● **Task instructions**
Could you find every line in the entries below that holds the word "wrist" and copy it?

Dataset records START

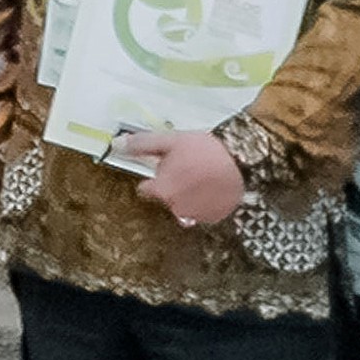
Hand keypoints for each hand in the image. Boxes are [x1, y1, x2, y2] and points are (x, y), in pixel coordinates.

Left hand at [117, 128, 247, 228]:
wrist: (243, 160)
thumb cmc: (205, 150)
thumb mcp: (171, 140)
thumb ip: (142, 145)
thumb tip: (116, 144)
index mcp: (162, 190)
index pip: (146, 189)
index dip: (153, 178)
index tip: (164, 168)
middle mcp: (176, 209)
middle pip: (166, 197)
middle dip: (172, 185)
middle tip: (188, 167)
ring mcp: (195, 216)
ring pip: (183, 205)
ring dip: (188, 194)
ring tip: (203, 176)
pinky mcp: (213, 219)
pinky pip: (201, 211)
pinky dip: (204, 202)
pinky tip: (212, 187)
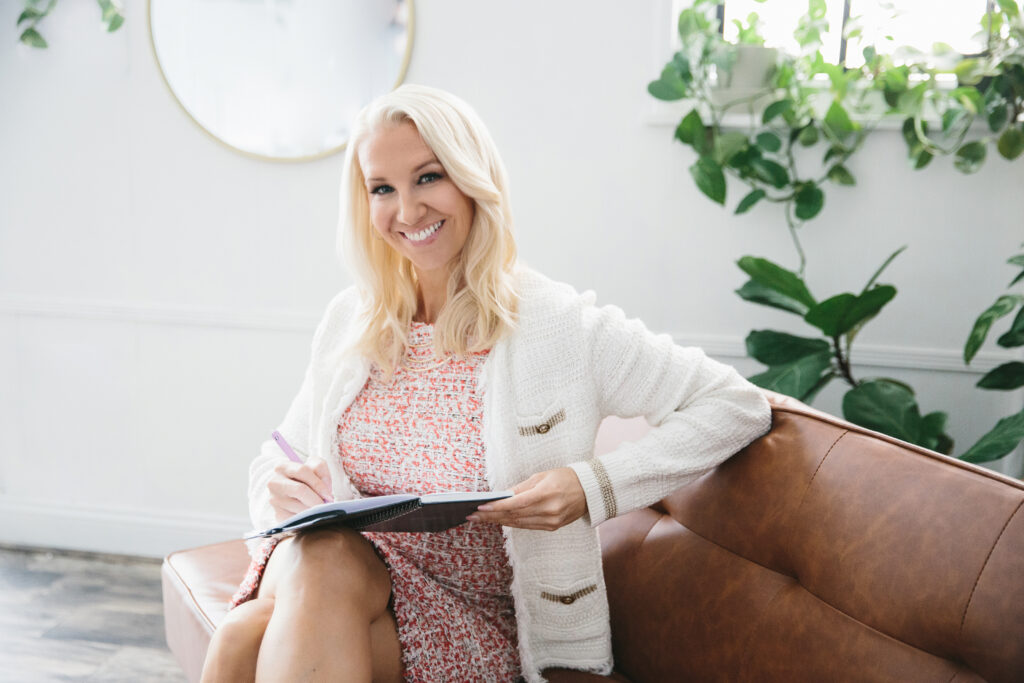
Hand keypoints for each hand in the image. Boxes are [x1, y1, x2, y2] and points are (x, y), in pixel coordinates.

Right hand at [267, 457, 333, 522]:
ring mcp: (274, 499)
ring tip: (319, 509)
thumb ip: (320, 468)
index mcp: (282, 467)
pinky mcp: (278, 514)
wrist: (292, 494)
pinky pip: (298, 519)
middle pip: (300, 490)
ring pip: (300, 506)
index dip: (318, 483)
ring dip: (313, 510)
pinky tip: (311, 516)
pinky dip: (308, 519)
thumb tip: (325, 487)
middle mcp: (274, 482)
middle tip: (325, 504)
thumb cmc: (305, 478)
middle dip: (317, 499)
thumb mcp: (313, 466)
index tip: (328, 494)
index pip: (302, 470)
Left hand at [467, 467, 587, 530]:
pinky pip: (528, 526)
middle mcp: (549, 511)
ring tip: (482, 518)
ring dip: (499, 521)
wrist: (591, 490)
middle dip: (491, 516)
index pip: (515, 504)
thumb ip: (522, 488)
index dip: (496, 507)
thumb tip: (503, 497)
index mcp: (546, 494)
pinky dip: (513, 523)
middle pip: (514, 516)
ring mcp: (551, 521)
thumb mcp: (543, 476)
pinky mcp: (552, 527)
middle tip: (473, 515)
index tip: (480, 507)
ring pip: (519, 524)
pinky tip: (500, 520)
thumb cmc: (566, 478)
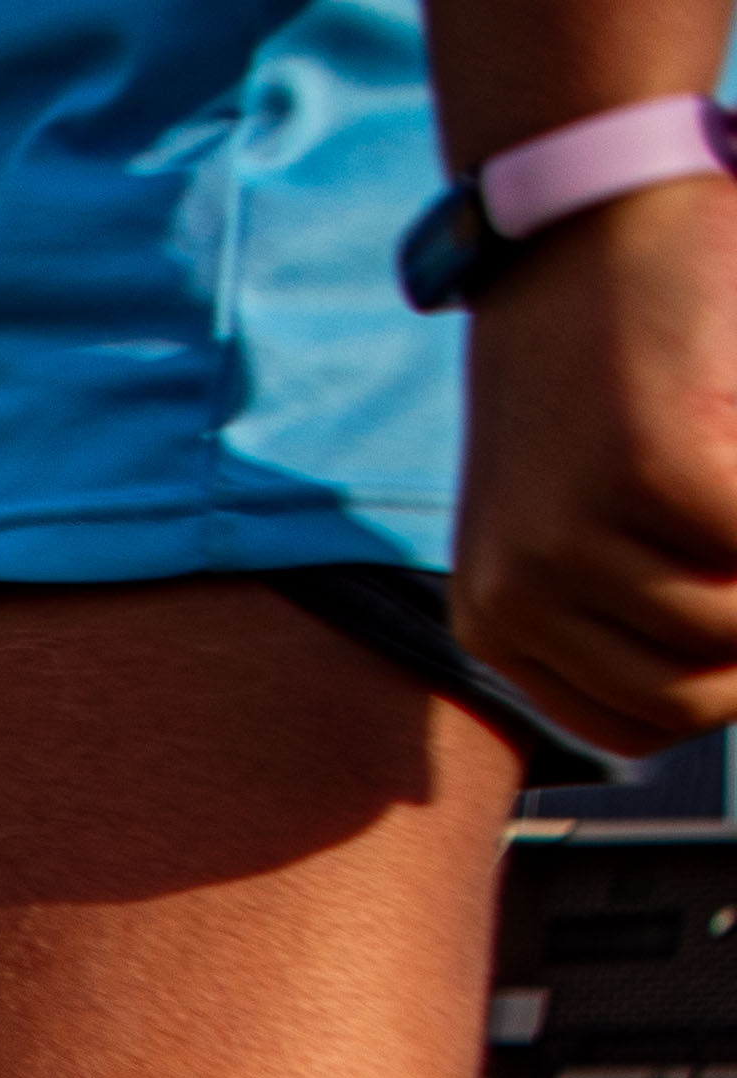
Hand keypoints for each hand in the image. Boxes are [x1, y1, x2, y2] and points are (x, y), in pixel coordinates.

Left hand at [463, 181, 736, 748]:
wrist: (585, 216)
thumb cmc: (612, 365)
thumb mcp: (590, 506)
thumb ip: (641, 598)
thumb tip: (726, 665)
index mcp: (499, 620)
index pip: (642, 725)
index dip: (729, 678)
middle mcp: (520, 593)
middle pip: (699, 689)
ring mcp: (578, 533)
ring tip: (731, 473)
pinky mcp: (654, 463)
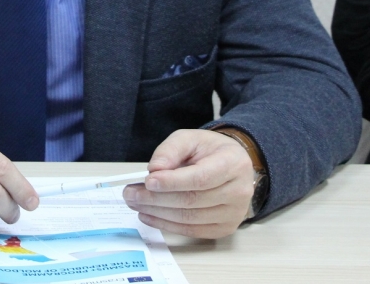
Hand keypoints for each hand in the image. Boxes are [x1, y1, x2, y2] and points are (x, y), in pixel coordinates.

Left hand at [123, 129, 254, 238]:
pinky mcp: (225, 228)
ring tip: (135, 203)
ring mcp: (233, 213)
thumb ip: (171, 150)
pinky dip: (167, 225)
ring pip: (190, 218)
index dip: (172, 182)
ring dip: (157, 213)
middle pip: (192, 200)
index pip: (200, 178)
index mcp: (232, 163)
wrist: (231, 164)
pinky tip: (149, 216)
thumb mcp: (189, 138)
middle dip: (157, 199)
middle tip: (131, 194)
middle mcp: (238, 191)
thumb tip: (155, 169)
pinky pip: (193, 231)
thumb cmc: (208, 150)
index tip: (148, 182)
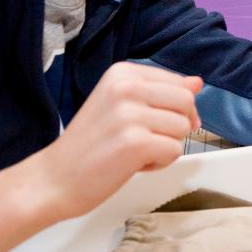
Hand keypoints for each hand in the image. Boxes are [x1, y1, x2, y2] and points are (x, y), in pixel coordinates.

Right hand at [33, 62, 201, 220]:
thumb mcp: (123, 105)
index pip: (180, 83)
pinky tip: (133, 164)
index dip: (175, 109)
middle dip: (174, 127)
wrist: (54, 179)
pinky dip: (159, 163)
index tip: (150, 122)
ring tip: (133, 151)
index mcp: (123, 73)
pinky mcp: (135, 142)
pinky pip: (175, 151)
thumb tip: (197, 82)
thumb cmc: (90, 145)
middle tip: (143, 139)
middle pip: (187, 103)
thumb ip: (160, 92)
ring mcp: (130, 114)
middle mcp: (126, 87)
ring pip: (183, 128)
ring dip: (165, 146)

Dataset records END

● **Answer to the exercise**
wrist: (243, 160)
wrist: (292, 494)
wrist: (591, 490)
wrist: (585, 216)
wrist: (231, 164)
wrist: (54, 179)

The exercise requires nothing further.